## Excerpt to read:
-- Begin --
The Discovery of Heaven () is a 1992 novel by Dutch writer Harry Mulisch. It is considered Mulisch's masterpiece and was voted best book in the Dutch language in a 2007 poll among the readers of NRC Handelsblad.

A 2001 film adaptation by director Jeroen Krabbé features Stephen Fry and Flora Montgomery in the leading roles.

Plot summary
An angel-like being is ordered to return to Heaven the stone tablets containing the Ten Commandments. The divine being, however, cannot himself travel to Earth, and on several occasions in the book resorts to influencing events. He affects the personal lives of three people (two men and one woman) in order that a child will be conceived. This child would then have an innate desire to seek out and return the Tablets.

The book consists of four parts (dubbed "The Beginning of the Beginning", "The End of the Beginning", "The Beginning of the End", and "The End of the End"). In between these four parts, the angel-like being discusses "The Plan" with his superior, who is supposedly an archangel.

The Beginning of the Beginning
The book begins with the angel reporting to his superior that 'the job is done', and beginning to recount the events. He explains that after seventy years' work and planning, he has created a messenger to return the Tablets, and how, in order for the messenger to be conceived, he first needed to allow the birth of the messenger's parents. He then explains how the First and Second World War were instrumental in this. The messenger's father, Max Delius, was born of a Jewish mother and a German officer in 1933. The messenger's mother, Ada Brons, is born in 1946 to Dutch parents, who also meet in WWII. A third man, Onno Quist, is born into a renowned Conservative political family, also in the year 1933.

The angel arranges for the men, Onno and Max, to meet in 1967. Onno has just left a family gathering and is in need of a ride to Amsterdam. By apparent chance to the characters, but clearly a deus ex machina-effect to the reader, Max is the one to give him a ride. They become friends: Onno and Max's personalities are highly complementary. Onno is an introverted, rather arrogant and highly intelligent linguistic genius who, despite his gift for languages, studied law. While Onno is trying to 'find God' in the Diskos of Phaistos, Max is trying to 'discover Heaven' through astronomy. A more extroverted, erotomanious astronomer, Max is haunted by his rather dark family history: Max's mother, a Jewish woman, was purportedly murdered in Auschwitz, on instigation of his father, an Austrian officer in the Wehrmacht. After the war his father was imprisoned and later executed by the firing squad. Max was consequently raised by foster parents.
-- End --
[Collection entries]
-- Begin --
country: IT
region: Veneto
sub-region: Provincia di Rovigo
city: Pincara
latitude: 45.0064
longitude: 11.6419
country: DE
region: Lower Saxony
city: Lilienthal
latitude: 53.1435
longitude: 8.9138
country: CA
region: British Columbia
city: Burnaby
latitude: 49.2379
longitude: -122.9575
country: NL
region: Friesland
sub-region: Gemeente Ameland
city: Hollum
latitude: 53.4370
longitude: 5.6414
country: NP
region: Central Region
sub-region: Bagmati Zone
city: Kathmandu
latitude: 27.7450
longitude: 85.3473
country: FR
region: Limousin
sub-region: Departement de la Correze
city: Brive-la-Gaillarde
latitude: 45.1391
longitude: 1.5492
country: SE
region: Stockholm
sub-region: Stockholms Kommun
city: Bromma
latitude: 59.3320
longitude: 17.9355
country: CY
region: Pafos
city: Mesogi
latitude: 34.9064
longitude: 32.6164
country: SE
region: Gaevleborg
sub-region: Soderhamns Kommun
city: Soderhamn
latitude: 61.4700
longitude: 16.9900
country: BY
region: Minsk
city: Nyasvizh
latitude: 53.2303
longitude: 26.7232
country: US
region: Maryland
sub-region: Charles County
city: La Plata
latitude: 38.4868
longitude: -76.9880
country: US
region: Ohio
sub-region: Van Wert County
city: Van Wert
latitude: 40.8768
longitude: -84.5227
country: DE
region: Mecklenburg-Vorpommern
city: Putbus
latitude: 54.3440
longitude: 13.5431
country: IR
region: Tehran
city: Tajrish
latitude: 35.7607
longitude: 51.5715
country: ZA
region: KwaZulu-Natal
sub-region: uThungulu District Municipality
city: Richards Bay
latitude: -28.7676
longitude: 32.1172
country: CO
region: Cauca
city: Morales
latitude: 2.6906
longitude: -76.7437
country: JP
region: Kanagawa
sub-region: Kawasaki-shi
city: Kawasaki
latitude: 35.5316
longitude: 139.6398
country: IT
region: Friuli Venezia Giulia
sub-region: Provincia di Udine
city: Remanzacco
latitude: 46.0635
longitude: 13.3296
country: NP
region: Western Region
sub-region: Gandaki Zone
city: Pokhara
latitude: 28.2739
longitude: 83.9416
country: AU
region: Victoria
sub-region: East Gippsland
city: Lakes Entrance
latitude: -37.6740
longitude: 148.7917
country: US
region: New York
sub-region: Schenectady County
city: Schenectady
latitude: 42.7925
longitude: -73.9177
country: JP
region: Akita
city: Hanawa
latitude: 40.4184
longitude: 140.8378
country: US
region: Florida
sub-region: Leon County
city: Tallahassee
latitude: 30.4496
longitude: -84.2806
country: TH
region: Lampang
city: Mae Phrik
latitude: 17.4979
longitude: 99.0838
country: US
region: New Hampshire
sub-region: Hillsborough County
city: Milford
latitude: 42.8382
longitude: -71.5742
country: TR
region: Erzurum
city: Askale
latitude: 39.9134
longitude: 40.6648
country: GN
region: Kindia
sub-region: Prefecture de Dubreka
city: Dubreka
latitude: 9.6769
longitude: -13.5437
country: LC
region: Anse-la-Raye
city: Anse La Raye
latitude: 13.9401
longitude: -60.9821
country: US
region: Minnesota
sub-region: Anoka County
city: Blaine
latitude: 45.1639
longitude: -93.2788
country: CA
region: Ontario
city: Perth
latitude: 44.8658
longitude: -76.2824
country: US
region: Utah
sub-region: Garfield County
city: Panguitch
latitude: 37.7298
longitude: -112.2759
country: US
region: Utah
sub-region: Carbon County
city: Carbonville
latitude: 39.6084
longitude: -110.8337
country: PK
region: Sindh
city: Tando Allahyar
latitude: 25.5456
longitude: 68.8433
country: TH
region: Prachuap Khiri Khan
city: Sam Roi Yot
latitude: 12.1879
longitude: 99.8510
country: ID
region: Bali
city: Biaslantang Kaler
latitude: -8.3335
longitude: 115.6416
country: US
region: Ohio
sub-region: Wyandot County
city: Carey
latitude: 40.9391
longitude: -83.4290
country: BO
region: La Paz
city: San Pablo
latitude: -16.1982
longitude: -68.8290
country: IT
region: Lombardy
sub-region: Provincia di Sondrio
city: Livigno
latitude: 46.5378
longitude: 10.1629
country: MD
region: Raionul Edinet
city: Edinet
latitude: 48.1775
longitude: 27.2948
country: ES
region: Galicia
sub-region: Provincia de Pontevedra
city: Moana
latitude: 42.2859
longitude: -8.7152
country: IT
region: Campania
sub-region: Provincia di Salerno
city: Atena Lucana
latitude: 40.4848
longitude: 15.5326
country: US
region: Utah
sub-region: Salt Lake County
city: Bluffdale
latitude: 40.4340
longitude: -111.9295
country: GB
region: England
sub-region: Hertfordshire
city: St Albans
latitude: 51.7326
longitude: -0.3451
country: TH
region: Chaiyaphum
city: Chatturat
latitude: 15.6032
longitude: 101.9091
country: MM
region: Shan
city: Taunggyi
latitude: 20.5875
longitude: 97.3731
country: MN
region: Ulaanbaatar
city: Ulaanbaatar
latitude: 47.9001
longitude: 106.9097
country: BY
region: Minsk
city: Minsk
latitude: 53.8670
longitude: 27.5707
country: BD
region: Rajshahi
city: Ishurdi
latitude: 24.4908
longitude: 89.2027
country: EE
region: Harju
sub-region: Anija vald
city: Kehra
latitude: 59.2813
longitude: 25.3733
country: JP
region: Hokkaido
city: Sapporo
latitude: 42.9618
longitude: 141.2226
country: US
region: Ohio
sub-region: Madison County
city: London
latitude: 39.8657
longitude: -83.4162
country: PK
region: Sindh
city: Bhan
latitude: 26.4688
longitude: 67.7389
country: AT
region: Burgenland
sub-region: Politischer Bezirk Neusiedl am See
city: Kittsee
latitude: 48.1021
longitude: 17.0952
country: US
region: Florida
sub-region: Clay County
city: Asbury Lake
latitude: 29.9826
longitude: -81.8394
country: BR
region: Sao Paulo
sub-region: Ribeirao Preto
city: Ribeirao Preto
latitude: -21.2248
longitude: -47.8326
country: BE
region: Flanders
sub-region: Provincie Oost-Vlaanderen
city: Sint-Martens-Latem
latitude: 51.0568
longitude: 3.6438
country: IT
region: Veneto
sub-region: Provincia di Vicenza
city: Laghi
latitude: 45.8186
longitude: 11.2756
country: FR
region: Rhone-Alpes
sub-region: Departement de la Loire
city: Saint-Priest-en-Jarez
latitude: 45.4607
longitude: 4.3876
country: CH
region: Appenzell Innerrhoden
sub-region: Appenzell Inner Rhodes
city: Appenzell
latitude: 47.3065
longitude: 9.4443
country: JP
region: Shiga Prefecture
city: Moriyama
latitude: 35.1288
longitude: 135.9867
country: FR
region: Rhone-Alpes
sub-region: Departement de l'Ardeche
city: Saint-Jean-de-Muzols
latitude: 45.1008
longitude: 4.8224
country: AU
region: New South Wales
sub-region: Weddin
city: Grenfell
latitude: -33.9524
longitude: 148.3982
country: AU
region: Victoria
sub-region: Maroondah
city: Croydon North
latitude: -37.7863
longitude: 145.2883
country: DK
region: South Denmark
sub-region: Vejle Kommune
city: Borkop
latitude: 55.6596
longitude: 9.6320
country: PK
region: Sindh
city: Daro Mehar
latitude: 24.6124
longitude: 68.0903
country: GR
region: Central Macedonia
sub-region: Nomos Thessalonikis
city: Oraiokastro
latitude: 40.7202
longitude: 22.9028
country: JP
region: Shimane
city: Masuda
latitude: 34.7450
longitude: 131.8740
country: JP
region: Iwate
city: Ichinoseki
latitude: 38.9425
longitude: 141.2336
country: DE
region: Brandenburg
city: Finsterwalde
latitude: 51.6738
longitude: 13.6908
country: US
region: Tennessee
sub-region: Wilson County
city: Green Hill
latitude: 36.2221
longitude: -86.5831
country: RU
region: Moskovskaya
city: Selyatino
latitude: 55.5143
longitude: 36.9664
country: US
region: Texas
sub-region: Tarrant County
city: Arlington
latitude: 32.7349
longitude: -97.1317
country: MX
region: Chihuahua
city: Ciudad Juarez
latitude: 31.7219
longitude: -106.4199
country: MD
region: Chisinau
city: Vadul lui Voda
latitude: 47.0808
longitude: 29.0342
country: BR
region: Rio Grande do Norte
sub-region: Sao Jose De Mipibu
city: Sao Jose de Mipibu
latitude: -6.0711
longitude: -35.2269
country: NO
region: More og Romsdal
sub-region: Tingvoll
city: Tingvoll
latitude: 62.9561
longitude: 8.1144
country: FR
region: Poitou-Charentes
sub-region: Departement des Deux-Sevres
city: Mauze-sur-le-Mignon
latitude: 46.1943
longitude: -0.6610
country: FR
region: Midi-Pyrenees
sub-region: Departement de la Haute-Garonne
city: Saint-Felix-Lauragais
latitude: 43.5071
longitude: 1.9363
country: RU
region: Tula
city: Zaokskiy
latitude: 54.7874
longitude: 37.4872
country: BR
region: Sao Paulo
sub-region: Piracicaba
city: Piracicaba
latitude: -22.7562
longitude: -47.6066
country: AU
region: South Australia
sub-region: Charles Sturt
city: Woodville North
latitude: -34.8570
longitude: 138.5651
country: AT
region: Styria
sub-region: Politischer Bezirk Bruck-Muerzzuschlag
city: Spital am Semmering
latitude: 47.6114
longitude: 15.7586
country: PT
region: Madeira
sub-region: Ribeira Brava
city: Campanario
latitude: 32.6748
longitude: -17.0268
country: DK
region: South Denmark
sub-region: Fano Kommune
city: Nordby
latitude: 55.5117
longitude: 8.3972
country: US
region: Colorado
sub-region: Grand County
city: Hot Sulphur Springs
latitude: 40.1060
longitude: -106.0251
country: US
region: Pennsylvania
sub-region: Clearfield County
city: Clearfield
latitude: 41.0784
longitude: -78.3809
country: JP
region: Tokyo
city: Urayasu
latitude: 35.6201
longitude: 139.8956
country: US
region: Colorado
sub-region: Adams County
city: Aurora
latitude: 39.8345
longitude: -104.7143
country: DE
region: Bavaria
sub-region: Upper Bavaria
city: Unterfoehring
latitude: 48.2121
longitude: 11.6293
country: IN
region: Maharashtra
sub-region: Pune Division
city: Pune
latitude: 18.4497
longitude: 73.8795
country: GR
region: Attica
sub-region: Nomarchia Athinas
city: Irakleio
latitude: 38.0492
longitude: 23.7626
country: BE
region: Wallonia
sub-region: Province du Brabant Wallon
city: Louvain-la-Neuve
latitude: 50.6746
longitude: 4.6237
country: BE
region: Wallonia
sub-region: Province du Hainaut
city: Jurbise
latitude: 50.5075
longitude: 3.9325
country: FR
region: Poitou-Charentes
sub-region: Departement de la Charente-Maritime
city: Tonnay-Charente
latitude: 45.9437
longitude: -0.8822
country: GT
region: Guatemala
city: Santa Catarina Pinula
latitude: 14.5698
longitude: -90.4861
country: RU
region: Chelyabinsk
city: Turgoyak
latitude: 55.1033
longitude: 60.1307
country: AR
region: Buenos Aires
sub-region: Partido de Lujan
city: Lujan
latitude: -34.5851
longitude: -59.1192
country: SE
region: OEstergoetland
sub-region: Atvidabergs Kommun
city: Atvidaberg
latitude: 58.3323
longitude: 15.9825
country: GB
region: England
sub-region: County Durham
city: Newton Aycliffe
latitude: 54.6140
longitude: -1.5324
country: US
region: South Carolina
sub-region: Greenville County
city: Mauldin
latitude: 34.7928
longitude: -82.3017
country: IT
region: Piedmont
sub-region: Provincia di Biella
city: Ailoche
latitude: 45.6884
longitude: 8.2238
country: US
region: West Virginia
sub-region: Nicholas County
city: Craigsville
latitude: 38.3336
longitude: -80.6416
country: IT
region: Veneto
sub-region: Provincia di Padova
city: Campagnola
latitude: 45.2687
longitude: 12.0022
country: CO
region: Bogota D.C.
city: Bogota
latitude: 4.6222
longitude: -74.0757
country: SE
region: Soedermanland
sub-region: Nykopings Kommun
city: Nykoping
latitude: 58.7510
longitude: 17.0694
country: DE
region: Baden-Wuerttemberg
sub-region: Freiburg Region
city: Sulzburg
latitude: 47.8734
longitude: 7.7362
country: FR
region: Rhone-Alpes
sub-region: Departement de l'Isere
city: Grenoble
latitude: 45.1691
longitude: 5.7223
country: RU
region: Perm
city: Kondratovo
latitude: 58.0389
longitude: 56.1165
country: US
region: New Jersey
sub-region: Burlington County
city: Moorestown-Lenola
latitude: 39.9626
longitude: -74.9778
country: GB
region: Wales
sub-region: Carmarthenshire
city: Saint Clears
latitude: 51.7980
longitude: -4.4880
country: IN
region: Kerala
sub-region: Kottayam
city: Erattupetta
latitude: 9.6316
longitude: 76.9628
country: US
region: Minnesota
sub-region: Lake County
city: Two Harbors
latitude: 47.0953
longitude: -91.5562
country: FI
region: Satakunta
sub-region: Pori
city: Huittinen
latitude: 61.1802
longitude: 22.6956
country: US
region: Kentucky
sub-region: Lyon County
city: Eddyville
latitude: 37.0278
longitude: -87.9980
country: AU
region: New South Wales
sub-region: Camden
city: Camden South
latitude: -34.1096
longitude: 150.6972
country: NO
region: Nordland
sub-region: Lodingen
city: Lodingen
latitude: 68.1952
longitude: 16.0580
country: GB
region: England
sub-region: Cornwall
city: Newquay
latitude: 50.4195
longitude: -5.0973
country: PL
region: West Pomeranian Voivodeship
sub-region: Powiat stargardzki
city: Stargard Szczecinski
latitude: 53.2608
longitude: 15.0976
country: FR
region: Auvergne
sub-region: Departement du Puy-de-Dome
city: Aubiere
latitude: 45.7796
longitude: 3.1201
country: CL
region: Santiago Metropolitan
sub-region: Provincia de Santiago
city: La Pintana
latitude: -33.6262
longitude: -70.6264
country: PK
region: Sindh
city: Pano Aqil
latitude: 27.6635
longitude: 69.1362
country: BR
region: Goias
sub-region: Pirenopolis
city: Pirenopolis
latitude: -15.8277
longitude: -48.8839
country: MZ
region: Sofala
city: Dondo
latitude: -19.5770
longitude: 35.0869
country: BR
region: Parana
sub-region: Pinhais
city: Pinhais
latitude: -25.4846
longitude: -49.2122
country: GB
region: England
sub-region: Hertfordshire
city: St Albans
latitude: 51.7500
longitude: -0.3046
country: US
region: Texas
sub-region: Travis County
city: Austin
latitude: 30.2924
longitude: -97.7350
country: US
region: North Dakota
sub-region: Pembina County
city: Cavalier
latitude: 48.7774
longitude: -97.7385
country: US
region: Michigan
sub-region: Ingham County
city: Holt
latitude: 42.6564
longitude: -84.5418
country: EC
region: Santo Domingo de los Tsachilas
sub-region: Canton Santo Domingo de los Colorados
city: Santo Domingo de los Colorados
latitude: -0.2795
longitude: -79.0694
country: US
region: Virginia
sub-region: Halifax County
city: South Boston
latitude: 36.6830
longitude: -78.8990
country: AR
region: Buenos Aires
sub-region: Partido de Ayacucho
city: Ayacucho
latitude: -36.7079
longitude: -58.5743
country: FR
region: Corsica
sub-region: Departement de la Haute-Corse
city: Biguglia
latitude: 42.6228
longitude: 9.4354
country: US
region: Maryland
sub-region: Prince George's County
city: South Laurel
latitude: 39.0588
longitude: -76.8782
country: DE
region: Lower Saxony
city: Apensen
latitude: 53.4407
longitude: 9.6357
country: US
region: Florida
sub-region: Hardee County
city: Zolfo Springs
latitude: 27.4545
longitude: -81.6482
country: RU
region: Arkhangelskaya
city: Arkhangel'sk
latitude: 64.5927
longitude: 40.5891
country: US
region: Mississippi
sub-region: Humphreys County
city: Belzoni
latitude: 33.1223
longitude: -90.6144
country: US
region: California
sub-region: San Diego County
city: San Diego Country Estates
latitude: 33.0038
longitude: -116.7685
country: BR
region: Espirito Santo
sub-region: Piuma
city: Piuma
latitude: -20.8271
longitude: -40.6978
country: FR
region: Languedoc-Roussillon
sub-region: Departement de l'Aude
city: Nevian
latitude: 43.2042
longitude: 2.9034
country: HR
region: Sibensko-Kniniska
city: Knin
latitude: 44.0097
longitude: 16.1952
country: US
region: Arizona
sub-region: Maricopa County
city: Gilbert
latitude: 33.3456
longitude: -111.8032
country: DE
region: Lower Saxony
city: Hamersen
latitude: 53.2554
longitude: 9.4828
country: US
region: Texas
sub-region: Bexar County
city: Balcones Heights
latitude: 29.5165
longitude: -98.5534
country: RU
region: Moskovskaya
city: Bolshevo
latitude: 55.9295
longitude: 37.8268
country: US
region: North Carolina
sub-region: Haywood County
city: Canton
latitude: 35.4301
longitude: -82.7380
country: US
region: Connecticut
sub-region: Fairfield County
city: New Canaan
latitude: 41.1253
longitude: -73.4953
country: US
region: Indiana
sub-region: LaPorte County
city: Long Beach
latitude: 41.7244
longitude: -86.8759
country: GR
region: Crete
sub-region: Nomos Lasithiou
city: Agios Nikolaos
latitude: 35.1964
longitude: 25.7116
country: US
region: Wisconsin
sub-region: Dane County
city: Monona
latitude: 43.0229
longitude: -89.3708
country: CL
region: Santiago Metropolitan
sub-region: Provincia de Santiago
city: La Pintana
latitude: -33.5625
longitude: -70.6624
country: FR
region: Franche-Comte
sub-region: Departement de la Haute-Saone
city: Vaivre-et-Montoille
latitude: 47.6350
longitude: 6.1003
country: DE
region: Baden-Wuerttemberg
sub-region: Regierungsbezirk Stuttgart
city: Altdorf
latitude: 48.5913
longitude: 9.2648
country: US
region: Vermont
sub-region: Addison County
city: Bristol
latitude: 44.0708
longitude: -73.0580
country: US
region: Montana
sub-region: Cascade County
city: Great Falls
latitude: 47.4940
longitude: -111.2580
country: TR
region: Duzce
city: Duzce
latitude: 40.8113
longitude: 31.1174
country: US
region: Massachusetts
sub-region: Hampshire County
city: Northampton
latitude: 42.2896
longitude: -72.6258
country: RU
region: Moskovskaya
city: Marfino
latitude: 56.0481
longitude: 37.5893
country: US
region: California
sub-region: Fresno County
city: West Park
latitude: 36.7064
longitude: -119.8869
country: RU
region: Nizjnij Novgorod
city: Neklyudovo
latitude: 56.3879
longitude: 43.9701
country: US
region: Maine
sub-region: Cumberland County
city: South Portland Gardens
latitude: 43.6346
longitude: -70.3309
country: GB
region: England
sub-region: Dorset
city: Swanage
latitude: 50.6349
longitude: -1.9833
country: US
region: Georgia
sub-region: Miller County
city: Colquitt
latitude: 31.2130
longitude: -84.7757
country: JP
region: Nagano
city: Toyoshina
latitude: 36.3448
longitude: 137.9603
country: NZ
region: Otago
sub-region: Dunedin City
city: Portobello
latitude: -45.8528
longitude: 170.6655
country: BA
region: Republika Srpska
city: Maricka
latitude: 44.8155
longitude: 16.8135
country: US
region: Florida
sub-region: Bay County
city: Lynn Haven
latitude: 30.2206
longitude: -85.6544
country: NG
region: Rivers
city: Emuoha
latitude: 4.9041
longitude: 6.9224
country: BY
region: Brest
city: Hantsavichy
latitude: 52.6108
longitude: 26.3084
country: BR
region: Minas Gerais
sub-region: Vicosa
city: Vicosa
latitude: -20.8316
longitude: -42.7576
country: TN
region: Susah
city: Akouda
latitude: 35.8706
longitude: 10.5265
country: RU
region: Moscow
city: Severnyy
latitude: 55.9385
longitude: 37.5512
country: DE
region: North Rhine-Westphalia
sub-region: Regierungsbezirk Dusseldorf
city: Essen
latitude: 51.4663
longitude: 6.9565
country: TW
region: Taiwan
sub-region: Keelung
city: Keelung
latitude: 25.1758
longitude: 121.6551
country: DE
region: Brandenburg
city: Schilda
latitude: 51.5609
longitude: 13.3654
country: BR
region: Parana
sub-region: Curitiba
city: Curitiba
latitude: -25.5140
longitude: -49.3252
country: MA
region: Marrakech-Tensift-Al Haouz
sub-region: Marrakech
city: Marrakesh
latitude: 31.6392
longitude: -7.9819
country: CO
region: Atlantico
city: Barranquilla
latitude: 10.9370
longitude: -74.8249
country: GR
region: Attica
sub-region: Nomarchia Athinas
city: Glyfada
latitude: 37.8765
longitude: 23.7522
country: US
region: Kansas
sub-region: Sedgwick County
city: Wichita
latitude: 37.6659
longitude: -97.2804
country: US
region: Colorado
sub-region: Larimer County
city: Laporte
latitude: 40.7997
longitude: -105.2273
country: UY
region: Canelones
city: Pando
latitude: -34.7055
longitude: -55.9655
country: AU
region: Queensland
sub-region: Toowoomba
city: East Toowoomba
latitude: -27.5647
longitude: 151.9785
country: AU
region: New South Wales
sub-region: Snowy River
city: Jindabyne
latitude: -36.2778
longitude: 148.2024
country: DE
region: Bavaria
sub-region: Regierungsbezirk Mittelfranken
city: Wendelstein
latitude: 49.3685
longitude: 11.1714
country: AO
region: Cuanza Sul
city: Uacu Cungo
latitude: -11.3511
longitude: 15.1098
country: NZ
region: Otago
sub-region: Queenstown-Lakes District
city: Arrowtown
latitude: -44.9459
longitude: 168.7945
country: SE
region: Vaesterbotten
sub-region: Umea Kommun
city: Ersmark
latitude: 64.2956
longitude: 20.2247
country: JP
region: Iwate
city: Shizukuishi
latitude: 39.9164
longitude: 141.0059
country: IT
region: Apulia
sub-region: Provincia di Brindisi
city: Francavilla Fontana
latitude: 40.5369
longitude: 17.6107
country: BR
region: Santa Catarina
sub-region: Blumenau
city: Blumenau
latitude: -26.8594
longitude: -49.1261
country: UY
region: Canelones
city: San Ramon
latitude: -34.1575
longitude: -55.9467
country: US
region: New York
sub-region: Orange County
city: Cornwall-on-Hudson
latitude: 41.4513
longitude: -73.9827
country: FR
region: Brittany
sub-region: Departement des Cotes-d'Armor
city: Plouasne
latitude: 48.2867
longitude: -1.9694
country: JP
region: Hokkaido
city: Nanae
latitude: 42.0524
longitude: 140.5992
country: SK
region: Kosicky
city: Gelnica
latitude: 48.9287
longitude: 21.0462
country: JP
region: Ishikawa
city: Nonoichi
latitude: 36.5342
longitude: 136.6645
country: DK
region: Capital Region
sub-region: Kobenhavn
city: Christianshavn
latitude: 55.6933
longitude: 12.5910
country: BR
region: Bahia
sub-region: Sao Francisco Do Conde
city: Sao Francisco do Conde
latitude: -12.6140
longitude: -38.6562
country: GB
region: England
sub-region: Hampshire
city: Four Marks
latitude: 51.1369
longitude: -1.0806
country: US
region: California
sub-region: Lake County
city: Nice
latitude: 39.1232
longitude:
-- End --
## What you will do:
(a) Copy the rows from the line containing "city: West Park" through the line containing "region: North Rhine-Westphalia", keeping every line word for word.
(b) Pick up the article on The Discovery of Heaven right after its last sentence and keep writing it.

## The answers:
(a)
city: West Park
latitude: 36.7064
longitude: -119.8869
country: RU
region: Nizjnij Novgorod
city: Neklyudovo
latitude: 56.3879
longitude: 43.9701
country: US
region: Maine
sub-region: Cumberland County
city: South Portland Gardens
latitude: 43.6346
longitude: -70.3309
country: GB
region: England
sub-region: Dorset
city: Swanage
latitude: 50.6349
longitude: -1.9833
country: US
region: Georgia
sub-region: Miller County
city: Colquitt
latitude: 31.2130
longitude: -84.7757
country: JP
region: Nagano
city: Toyoshina
latitude: 36.3448
longitude: 137.9603
country: NZ
region: Otago
sub-region: Dunedin City
city: Portobello
latitude: -45.8528
longitude: 170.6655
country: BA
region: Republika Srpska
city: Maricka
latitude: 44.8155
longitude: 16.8135
country: US
region: Florida
sub-region: Bay County
city: Lynn Haven
latitude: 30.2206
longitude: -85.6544
country: NG
region: Rivers
city: Emuoha
latitude: 4.9041
longitude: 6.9224
country: BY
region: Brest
city: Hantsavichy
latitude: 52.6108
longitude: 26.3084
country: BR
region: Minas Gerais
sub-region: Vicosa
city: Vicosa
latitude: -20.8316
longitude: -42.7576
country: TN
region: Susah
city: Akouda
latitude: 35.8706
longitude: 10.5265
country: RU
region: Moscow
city: Severnyy
latitude: 55.9385
longitude: 37.5512
country: DE
region: North Rhine-Westphalia

(b)
Onno and Max's friendship reaches a high in the many vibrant conversations they have in Leiden and Amsterdam, in experiencing the revolution of the sixties. Their conversations are filled with great wit and intellect and range over many facets of life: science, history, politics, but especially religion and philosophy. Their friendship, however, absorbs them so much that it forces a break between Onno and his girlfriend, Helga.

During a walk in Leiden they come across a small bookshop. Here Max meets Ada, the daughter of the owner and a gifted cellist. The two become three. Ada and Max fall in love. This is rather new for both of them: Ada, who is only twenty, loses her virginity to Max, who has never had a lasting relationship with a woman. One day, Max unwittingly causes Ada to break up with him by leaving abruptly during sex, telling Ada to just make herself come (Maak jezelf maar klaar. in Dutch).  Max is also haunted by his family history. Moved by Roma music, who too suffered from the Shoah, he goes to Auschwitz, Poland, to seek his parents' history. Ada and Onno, left alone by the sudden departure of Max, fall in love.

When Max returns he sees his best friend with his former girlfriend, but he accepts this change. Onno, meanwhile, has become deputy mayor for the Labour party in Amsterdam and begins his political career. Although nearly everything has changed, their friendship still seems very strong.

The three of them then go to Cuba, (where Castro has recently gained power and is fashionable in the leftist elite), and Ada is asked to play the cello. In Cuba, Max and Onno are mistaken for the Dutch delegation to a revolutionary conference, which they attend more as a joke than anything else. On their last day on the island, Onno is seduced by a Cuban woman. At the beach, Max is unable to suppress his libido and makes love to Ada in the Cuban sea. Directly after this event, Onno and Ada meet each other in their hotel room, and sleep with each other.

The End of the Beginning
Back in the Netherlands, Ada finds out she is pregnant. The child was conceived in Cuba. She tells this to Onno, who then proposes to marry her, assuming the child is his. Max realizes the child is equally likely to be his and decides to leave Ada and Onno, filled with feelings of guilt. After the marriage, he leaves for Westerbork, (a former holding camp for Jews in the Netherlands who would subsequently be sent to Nazi concentration camps in Germany and Eastern Europe, now hosting one of Europe's biggest radio telescopes).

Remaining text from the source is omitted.